Under a new Safe Drinking Water Act (SDWA) enforcement strategy, the U.S. Environmental Protection Agency (EPA) in 2010 will begin focusing its attention on returning water systems with serious and recurring violations to compliance instead of acting on a contaminant-by-contaminant compliance basis.

As detailed in a memo to regional administrators, EPA's Office of Enforcement and Compliance asserts the new approach "will bring the systems with the most significant violations to the top of the list for enforcement action in states, territories and in federal Indian country, so that we can return those systems to compliance as quickly as possible. As we work to protect the public's access to clean and safe drinking water, we need to be especially vigilant about noncompliance that has the potential to affect children, such as violations at schools and day care centers."

The Office of Enforcement and Compliance Assurance developed the new strategy in cooperation with the Association of State Drinking Water Administrators, EPA regions and the EPA Office of Water.
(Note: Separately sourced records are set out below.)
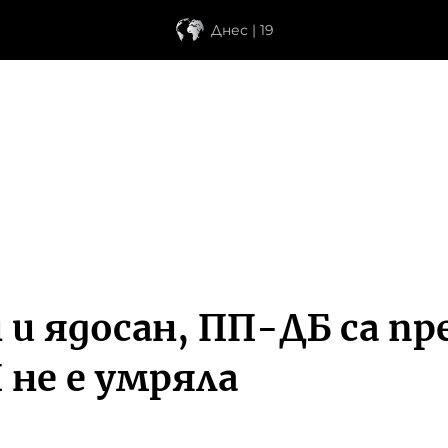
Днес | 19
 и ядосан, ПП-ДБ са пр
 не е умряла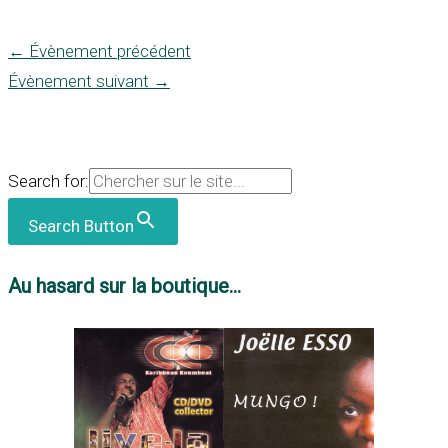
←
Évènement précédent
Évènement suivant
→
Search for:
Search Button
Au hasard sur la boutique...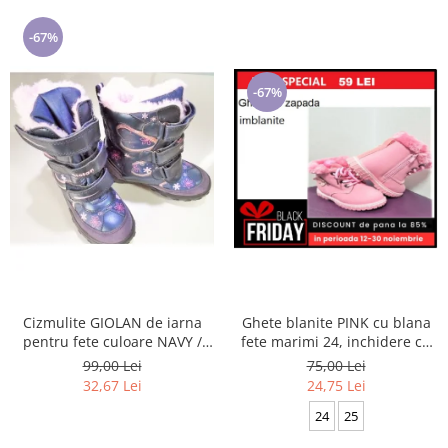
-67%
-67%
Cizmulite GIOLAN de iarna
Ghete blanite PINK cu blana
pentru fete culoare NAVY /
fete marimi 24, inchidere cu
PINK marimi 25-29
scai si fermoar
99,00 Lei
75,00 Lei
32,67 Lei
24,75 Lei
24
25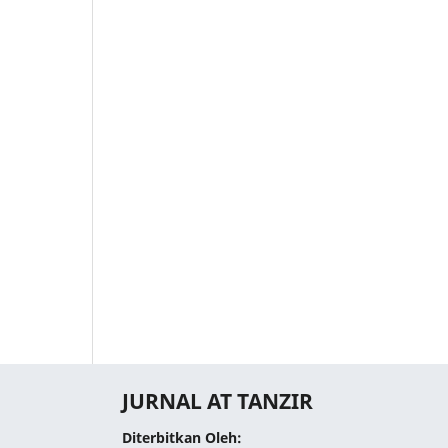
JURNAL AT TANZIR
Diterbitkan Oleh: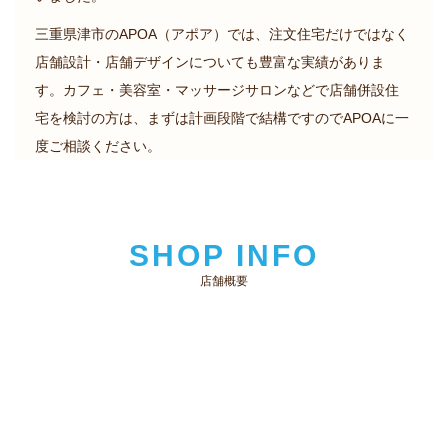
三重県津市のAPOA（アポア）では、注文住宅だけではなく
店舗設計・店舗デザインについても豊富な実績がありま
す。カフェ・美容室・マッサージサロンなどで店舗併設住
宅を検討の方は、まずは計画段階で結構ですのでAPOAに一
度ご相談ください。
SHOP INFO
店舗概要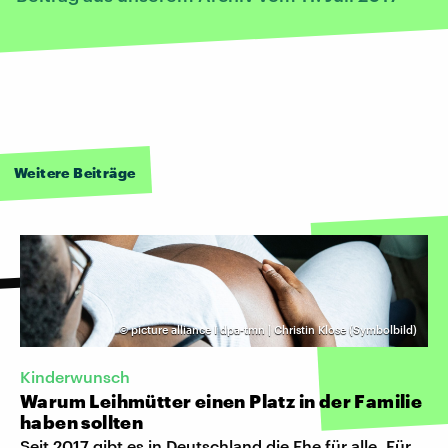
Weitere Beiträge
©
picture alliance I dpa-tmn | Christin Klose (Symbolbild)
Kinderwunsch
Warum Leihmütter einen Platz in der Familie
haben sollten
Seit 2017 gibt es in Deutschland die Ehe für alle. Für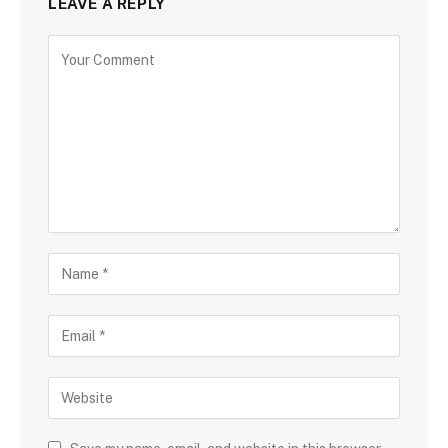
LEAVE A REPLY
The strategy will be evaluated throughout 2010 for opportunities for improvements.

The agency said the new strategy aims to:
• Align SDWA violations within a prioritization that is more protective of public health;
• View public water system compliance status comprehensively;
• Ensure that both EPA and states act on and resolve drinking water violations;
• Recognize the validity of informal enforcement response efforts while ensuring that, if these efforts have proven ineffective, enforceable and timely action is taken;
• Ensure that EPA and states escalate enforcement efforts based on the prioritization approach; and
• Increase the effectiveness of state and federal enforcement targeting efforts by providing a "tool" that calculates comprehensive noncompliance status for all systems and identifies those systems not meeting national expectations as set by EPA.